DOCUMENT EXTRACT ▸

For more information here is Southwark Council’s statement (external link).
As part of the first stage of procurement, prospective bidders filled in pre-qualification questionnaires, which set out clear thresholds to meet and the financial capacity needed to commit to the scheme in order to give confidence that they would be able to meet the obligations of this project. Bidders progressing to the long list and shortlist all demonstrated this financial capacity. The pre-qualification process also included disclosure of any relevant past convictions or violations. The Procurement Regulations clearly state what can be considered in relation to exclusion of suppliers and we found no reason to exclude any of the bidders during the procurement process.
The procurement process was governed by Crown Commercial Service requirements and we use the same checks as other councils and national government.
The Procurement Regulations are very clear that a company’s structure or tax arrangements are not in themselves sufficient reason not to award a contract. We looked closely at company structures during the procure process and found no valid reason that would prevent us from entering into an agreement with Lendlease. Provided a company is not in breach of its legal obligations in relation to its tax affairs, there are no grounds to exclude a bidder.
Fees would be agreed and paid as with any development or asset management arrangement. These costs would be payable in any of the other development options considered in the November 2015 Cabinet report.
By establishing the HDV, both partners would make a legally binding commitment to provide equity of equal value to the HDV; this is fundamental to the structure of the joint venture. In other words we contribute land and Lendlease matches this with cash. We would only give land to the company when it is needed, and Lendlease would contribute cash when it is needed.
Where the HDV does not need a cash contribution from the private partner of equivalent value to the council’s contribution of land at the time that the land transfers, rather than have unneeded cash sitting unused in the HDV accounts the private partner would instead make a binding commitment to provide that cash when it is needed. In the meantime, the council would receive interest on the difference between the value of its land contribution and the cash contribution already made by the private partner. More details on the HDV's financial arrangements can be found in the July 2017 Cabinet report.
Yes, the HDV would only cover buildings and land specifically transferred into to it. There would be nothing in the HDV agreements to stop us working with other developers on other schemes or projects.

INFORMATION PROVIDED ▸
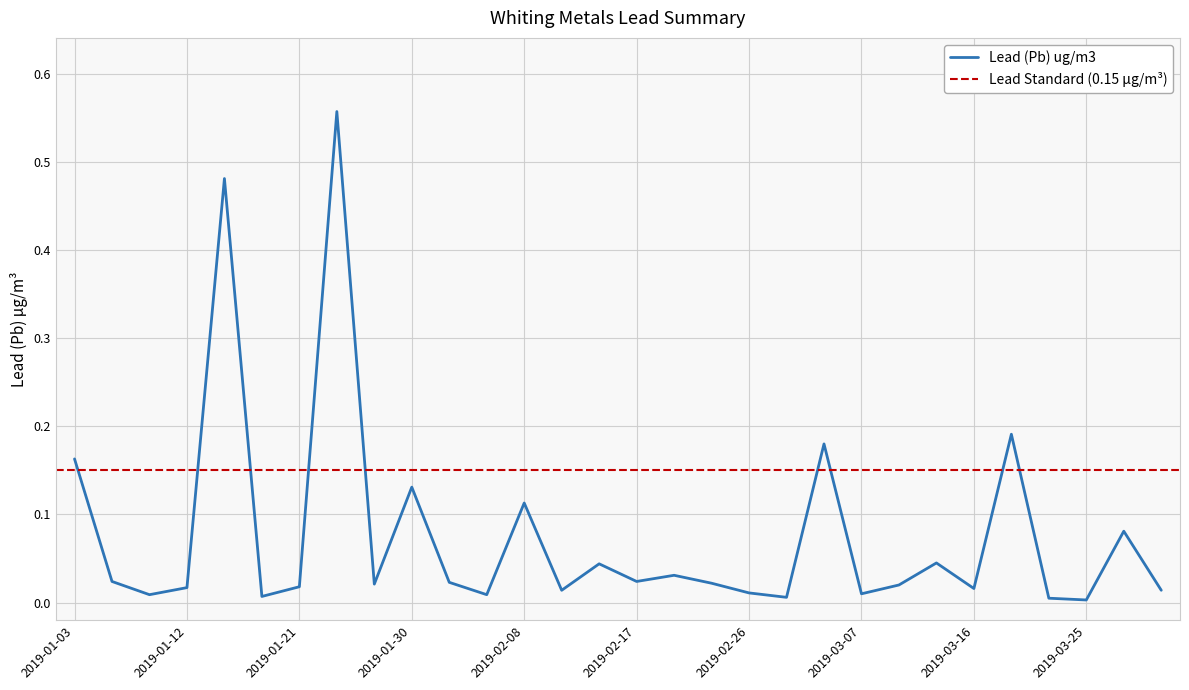

What is the greatest value displayed?

0.6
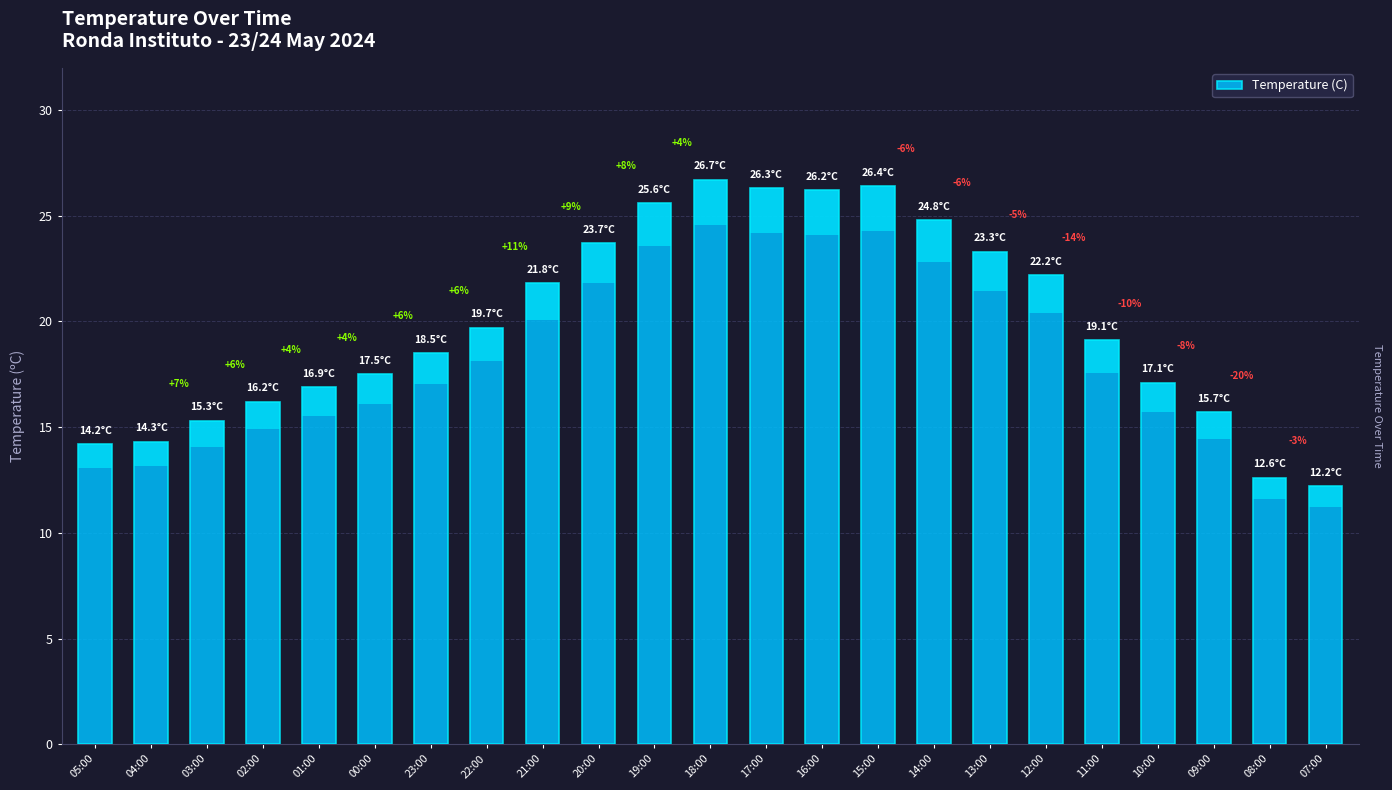

Count the number of categories in the chart.

23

QUESTIONS TO ANSWER ▸
1. According to the council text on the HDV, which report gives more details on the HDV's financial arrangements?
2. Reproduce the council text on the HDV from "As part of the" up to and including "the procurement process.".

RESPONSES ▸
1. The July 2017 Cabinet report.

2.
As part of the first stage of procurement, prospective bidders filled in pre-qualification questionnaires, which set out clear thresholds to meet and the financial capacity needed to commit to the scheme in order to give confidence that they would be able to meet the obligations of this project. Bidders progressing to the long list and shortlist all demonstrated this financial capacity. The pre-qualification process also included disclosure of any relevant past convictions or violations. The Procurement Regulations clearly state what can be considered in relation to exclusion of suppliers and we found no reason to exclude any of the bidders during the procurement process.